Farkhunda Malikzada being lynched by a Kabul mob in 2015. Picture courtesy: (The Internet)


The rise of Hindu nationalism has been a reaction to the centuries of Muslim rule, Muslim power games, and Muslim appeasement by various political parties after India’s Independence in 1947 in the garb of secularism. Remember, since its inception, Muslims have turned on each other right after the Prophet’s death. The Ridda Wars (first apostasy wars), the Fitna Wars, Shia-Sunni shism, the hardliners in every Muslim majority country who want to rule by sharia always suppress the dissenters first by declaring them wajib ul qatl (worthy of being murdered). The verses in the Quran referring derogatorily to the Infidel and the Jews cannot be explained away by obscurantist interpretations.

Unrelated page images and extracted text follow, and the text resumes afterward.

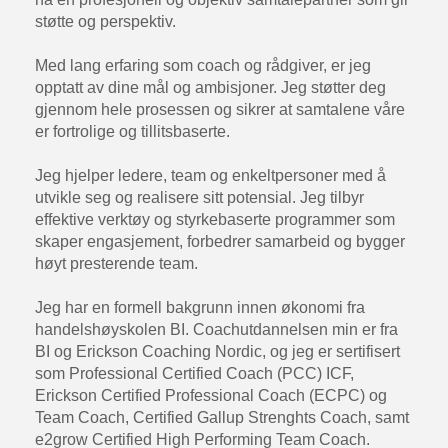
støtte og perspektiv.
Med lang erfaring som coach og rådgiver, er jeg
opptatt av dine mål og ambisjoner. Jeg støtter deg
gjennom hele prosessen og sikrer at samtalene våre
er fortrolige og tillitsbaserte.
Jeg hjelper ledere, team og enkeltpersoner med å
utvikle seg og realisere sitt potensial. Jeg tilbyr
effektive verktøy og styrkebaserte programmer som
skaper engasjement, forbedrer samarbeid og bygger
høyt presterende team.
Jeg har en formell bakgrunn innen økonomi fra
handelshøyskolen BI. Coachutdannelsen min er fra
BI og Erickson Coaching Nordic, og jeg er sertifisert
som Professional Certified Coach (PCC) ICF,
Erickson Certified Professional Coach (ECPC) og
Team Coach, Certified Gallup Strenghts Coach, samt
e2grow Certified High Performing Team Coach.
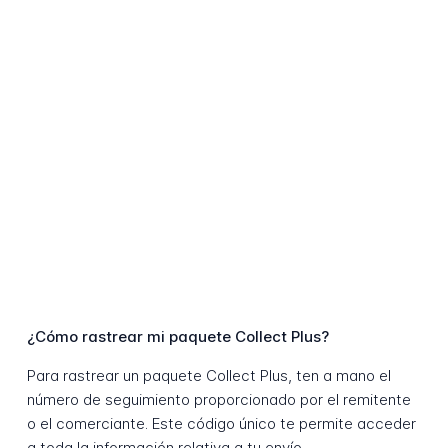
¿Cómo rastrear mi paquete Collect Plus?
Para rastrear un paquete Collect Plus, ten a mano el
número de seguimiento proporcionado por el remitente
o el comerciante. Este código único te permite acceder
a toda la información relativa a tu envío.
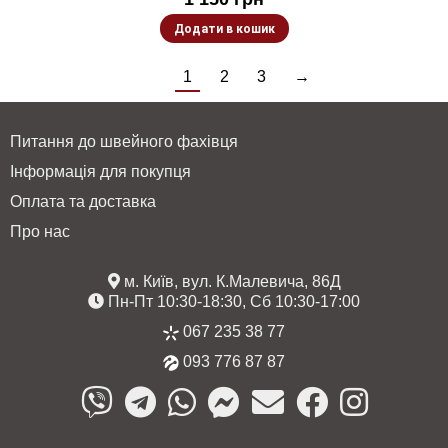
Додати в кошик
1
2
3
→
Питання до швейного фахівця
Інформація для покупця
Оплата та доставка
Про нас
м. Київ, вул. К.Малевича, 86Д
Пн-Пт 10:30-18:30, Сб 10:30-17:00
067 235 38 77
093 776 87 87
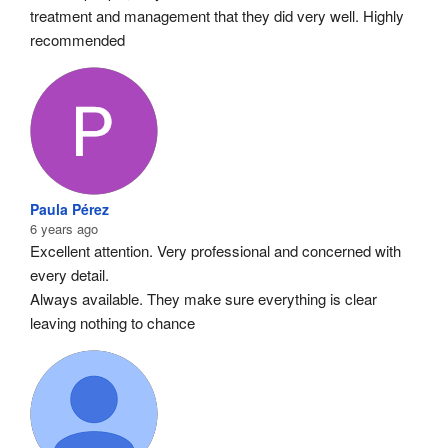
treatment and management that they did very well. Highly 
recommended
Paula Pérez
6 years ago
Excellent attention. Very professional and concerned with 
every detail.
Always available. They make sure everything is clear 
leaving nothing to chance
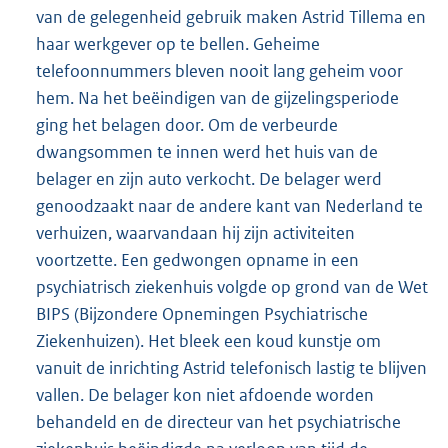
van de gelegenheid gebruik maken Astrid Tillema en
haar werkgever op te bellen. Geheime
telefoonnummers bleven nooit lang geheim voor
hem. Na het beëindigen van de gijzelingsperiode
ging het belagen door. Om de verbeurde
dwangsommen te innen werd het huis van de
belager en zijn auto verkocht. De belager werd
genoodzaakt naar de andere kant van Nederland te
verhuizen, waarvandaan hij zijn activiteiten
voortzette. Een gedwongen opname in een
psychiatrisch ziekenhuis volgde op grond van de Wet
BIPS (Bijzondere Opnemingen Psychiatrische
Ziekenhuizen). Het bleek een koud kunstje om
vanuit de inrichting Astrid telefonisch lastig te blijven
vallen. De belager kon niet afdoende worden
behandeld en de directeur van het psychiatrische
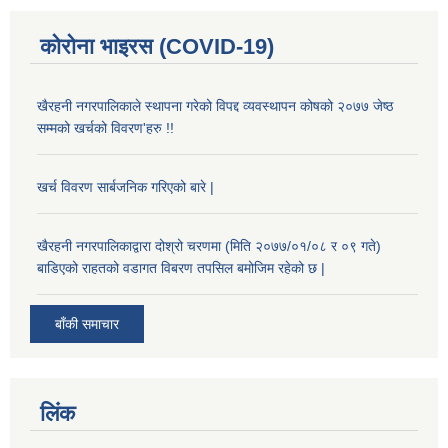
कोरोना भाइरस (COVID-19)
खैरहनी नगरपालिकाले स्थापना गरेको विपद्द व्यवस्थापन कोषको २०७७ जेष्ठ
सम्मको खर्चको विवरण'हरु !!
खर्च विवरण सार्बजनिक गरिएको बारे |
खैरहनी नगरपालिकाद्वारा दोश्रो चरणमा (मिति २०७७/०१/०८ र ०९ गते)
बाडिएको राहतको वडागत विबरण तपसिल बमोजिम रहेको छ |
बाँकी समाचार
लिंक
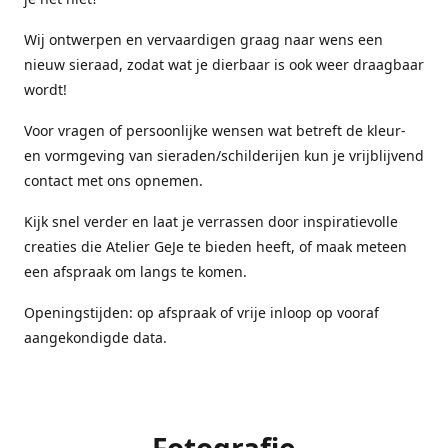
Wij ontwerpen en vervaardigen graag naar wens een
nieuw sieraad, zodat wat je dierbaar is ook weer draagbaar
wordt!
Voor vragen of persoonlijke wensen wat betreft de kleur-
en vormgeving van sieraden/schilderijen kun je vrijblijvend
contact met ons opnemen.
Kijk snel verder en laat je verrassen door inspiratievolle
creaties die Atelier GeJe te bieden heeft, of maak meteen
een afspraak om langs te komen.
Openingstijden: op afspraak of vrije inloop op vooraf
aangekondigde data.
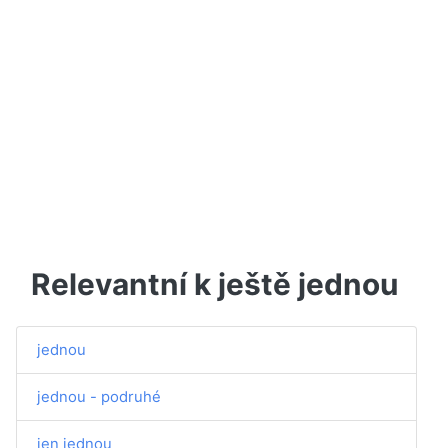
Relevantní k ještě jednou
jednou
jednou - podruhé
jen jednou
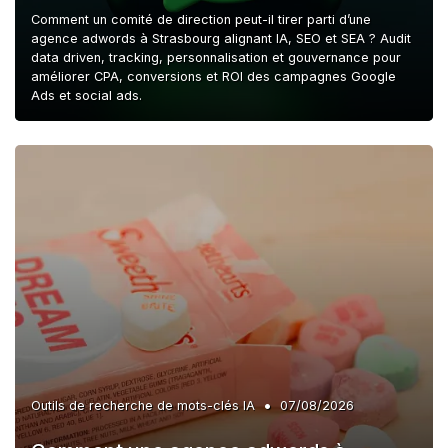
Comment un comité de direction peut-il tirer parti d’une
agence adwords à Strasbourg alignant IA, SEO et SEA ? Audit
data driven, tracking, personnalisation et gouvernance pour
améliorer CPA, conversions et ROI des campagnes Google
Ads et social ads.
•
Outils de recherche de mots-clés IA
07/08/2026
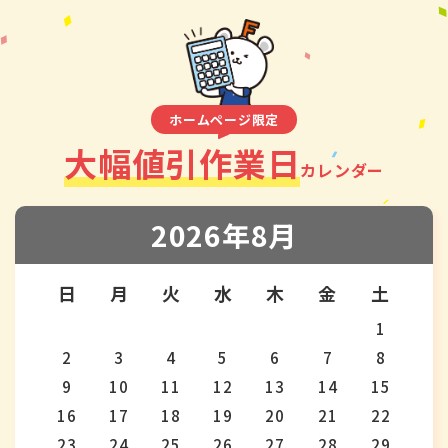
ホームページ限定
大幅値引作業日
カレンダー
2026年8月
日
月
火
水
木
金
土
1
2
3
4
5
6
7
8
9
10
11
12
13
14
15
16
17
18
19
20
21
22
23
24
25
26
27
28
29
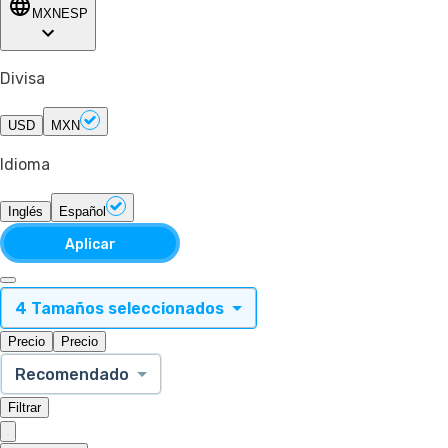
MXN
ESP
Divisa
USD
MXN
Idioma
Inglés
Español
Aplicar
4 Tamaños seleccionados
Precio
Precio
Recomendado
Filtrar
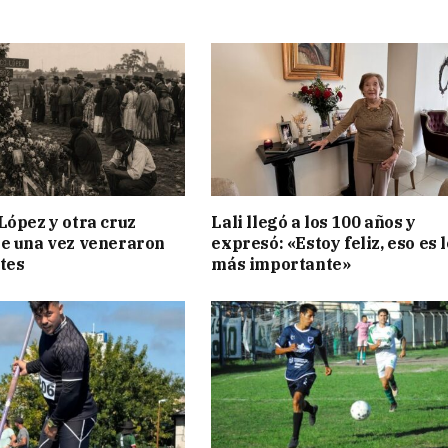
López y otra cruz
Lali llegó a los 100 años y
e una vez veneraron
expresó: «Estoy feliz, eso es l
tes
más importante»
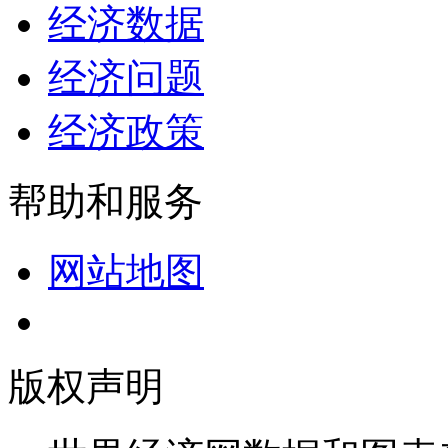
经济数据
经济问题
经济政策
帮助和服务
网站地图
版权声明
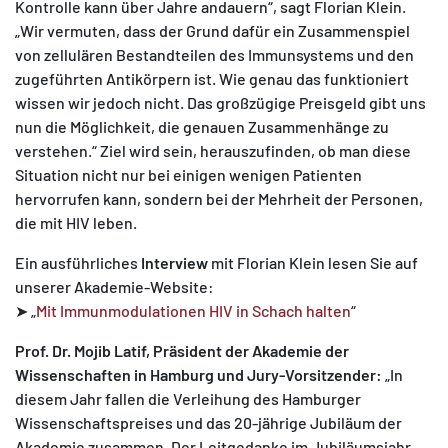
Kontrolle kann über Jahre andauern“, sagt Florian Klein.
„Wir vermuten, dass der Grund dafür ein Zusammenspiel
von zellulären Bestandteilen des Immunsystems und den
zugeführten Antikörpern ist. Wie genau das funktioniert
wissen wir jedoch nicht. Das großzügige Preisgeld gibt uns
nun die Möglichkeit, die genauen Zusammenhänge zu
verstehen.“ Ziel wird sein, herauszufinden, ob man diese
Situation nicht nur bei einigen wenigen Patienten
hervorrufen kann, sondern bei der Mehrheit der Personen,
die mit HIV leben.
Ein ausführliches
Interview
mit Florian Klein lesen Sie auf
unserer Akademie-Website:
➤ „
Mit Immunmodulationen HIV in Schach halten
“
Prof. Dr. Mojib Latif, Präsident der Akademie der
Wissenschaften in Hamburg und Jury-Vorsitzender:
„In
diesem Jahr fallen die Verleihung des Hamburger
Wissenschaftspreises und das 20-jährige Jubiläum der
Akademie zusammen. Der Leitgedanke im Jubiläumsjahr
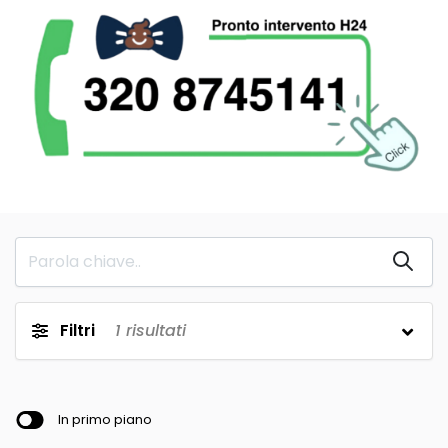
Filtri
1
risultati
In primo piano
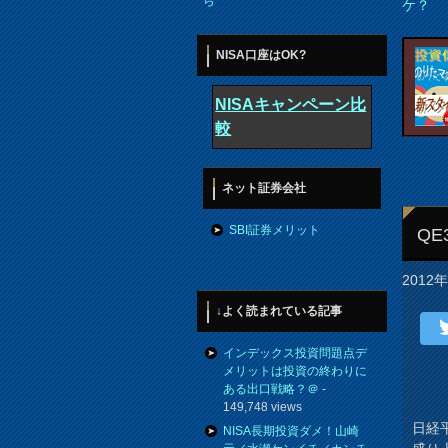
ら
ケ？
NISA口座はOK?
NISAキャンペーン比
較
ネット証券会社
SBI証券メリット
Q
2012
↓よく読まれている記事
インデックス投資問題点デ
メリットは投資の終わりに
ある出口戦略？＠
-
149,748 views
日経
NISA長期投資ダメ！山崎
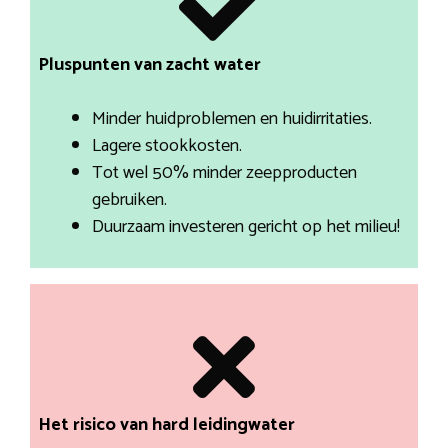
Pluspunten van zacht water
Minder huidproblemen en huidirritaties.
Lagere stookkosten.
Tot wel 50% minder zeepproducten
gebruiken.
Duurzaam investeren gericht op het milieu!
Het risico van hard leidingwater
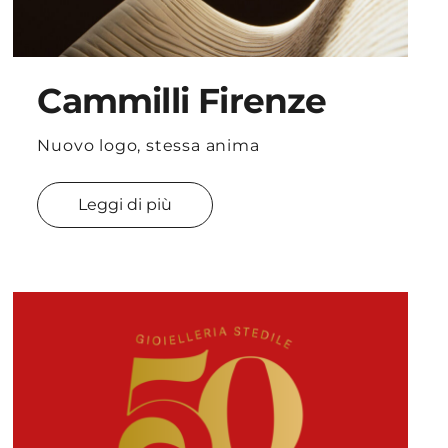
Cammilli Firenze
Nuovo logo, stessa anima
Leggi di più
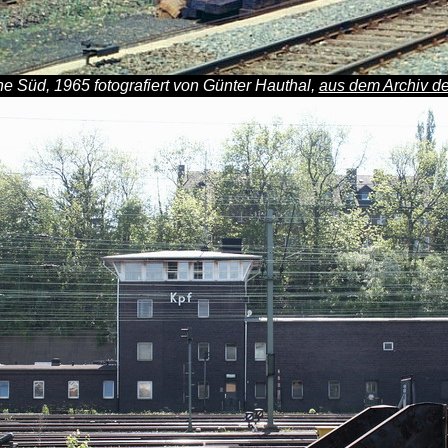
 Süd, 1965 fotografiert von Günter Hauthal,
aus dem Archiv de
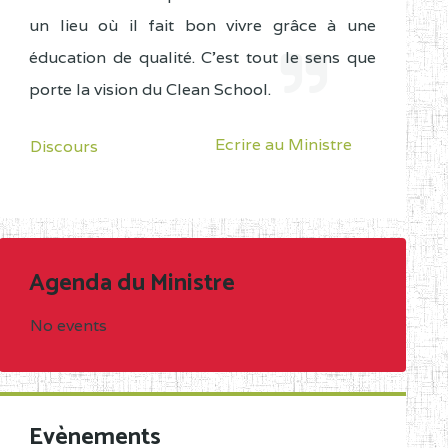
un lieu où il fait bon vivre grâce à une
éducation de qualité. C'est tout le sens que
porte la vision du Clean School.
Ecrire au Ministre
Discours
Agenda du Ministre
No events
Evènements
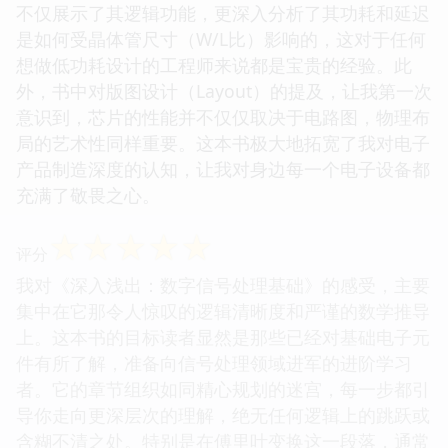
不仅展示了其逻辑功能，更深入分析了其功耗和延迟
是如何受晶体管尺寸（W/L比）影响的，这对于任何
想做低功耗设计的工程师来说都是宝贵的经验。此
外，书中对版图设计（Layout）的提及，让我第一次
意识到，芯片的性能并不仅仅取决于电路图，物理布
局的艺术性同样重要。这本书极大地拓宽了我对电子
产品制造深度的认知，让我对身边每一个电子设备都
充满了敬畏之心。
☆
☆
☆
☆
☆
评分
我对《深入浅出：数字信号处理基础》的感受，主要
集中在它那令人惊叹的逻辑清晰度和严谨的数学推导
上。这本书的目标读者显然是那些已经对基础电子元
件有所了解，准备向信号处理领域进军的进阶学习
者。它的章节组织如同精心规划的迷宫，每一步都引
导你走向更深层次的理解，绝无任何逻辑上的跳跃或
含糊不清之处。特别是在傅里叶变换这一段落，通常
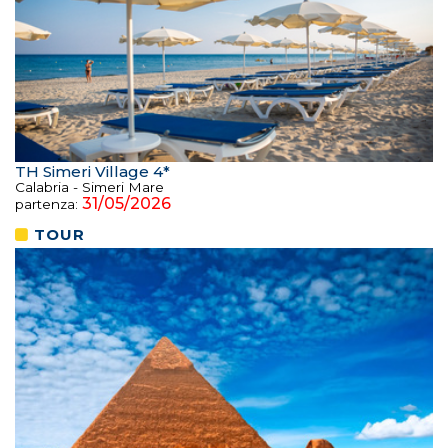
TH Simeri Village 4*
Calabria - Simeri Mare
31/05/2026
partenza:
TOUR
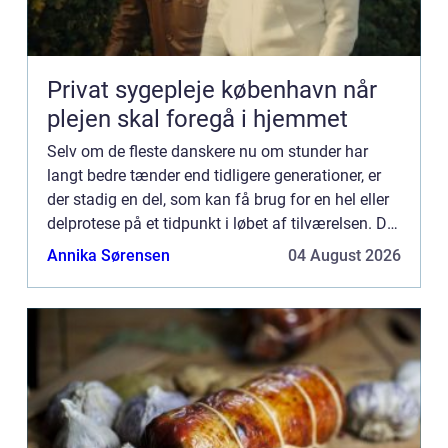
Privat sygepleje københavn når
plejen skal foregå i hjemmet
Selv om de fleste danskere nu om stunder har
langt bedre tænder end tidligere generationer, er
der stadig en del, som kan få brug for en hel eller
delprotese på et tidpunkt i løbet af tilværelsen. Det
kan for eksempel være at man har beskadiget en
Annika Sørensen
04 August 2026
el...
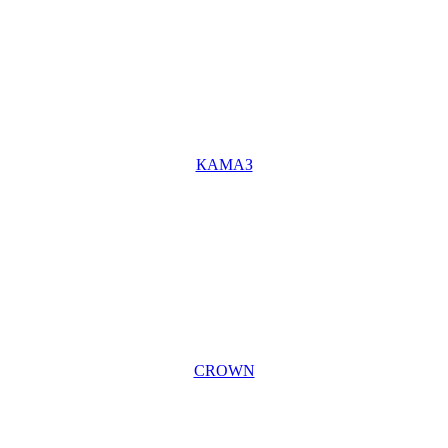
КАМАЗ
CROWN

Every Muslim political leader since the 40s has dreamt of a utopic Islamic State and never actually worked for the betterment of the Muslim community, as the 2006 Sachar Committee Report showed. The backwardness of the Muslim community can be attributed to mainly one reason and that is its attitude towards its women, especially concerning their education and employment.  While in Kashmir Valley the political leaders have been communal and pseudo-secular and even collaborated with Pakistan’s ISI to lull people into soft separatism while they filled their coffers with wealth, grabbed land, and got their progeny settled abroad; the Indian mainland Muslim leaders while speaking the rhetoric of Bharat Mata ki Jai, actually undermine various uplifting laws and reforms in the community because they know 200 million enlightened Muslims means they won’t have power and will have to co-exist with the Hindu majority.


If India hasn’t succumbed to the communalism, terrorism, secessionism and other plans to break it up, it is because of ordinary people, whether educated or not who keep together the social fabric and even try to speak against the regressive traditions of their religion and once in a while get lynched for it.  The commentator may be right in saying they are frightened but a Muslim Renaissance is inevitable, we just haven’t reached the tipping point yet and reconnected with our past Renaissance. It’s not elusive, just a matter of time, maybe not in our lifetimes, but our responsibility is to relay the foundations for normalizing dissent.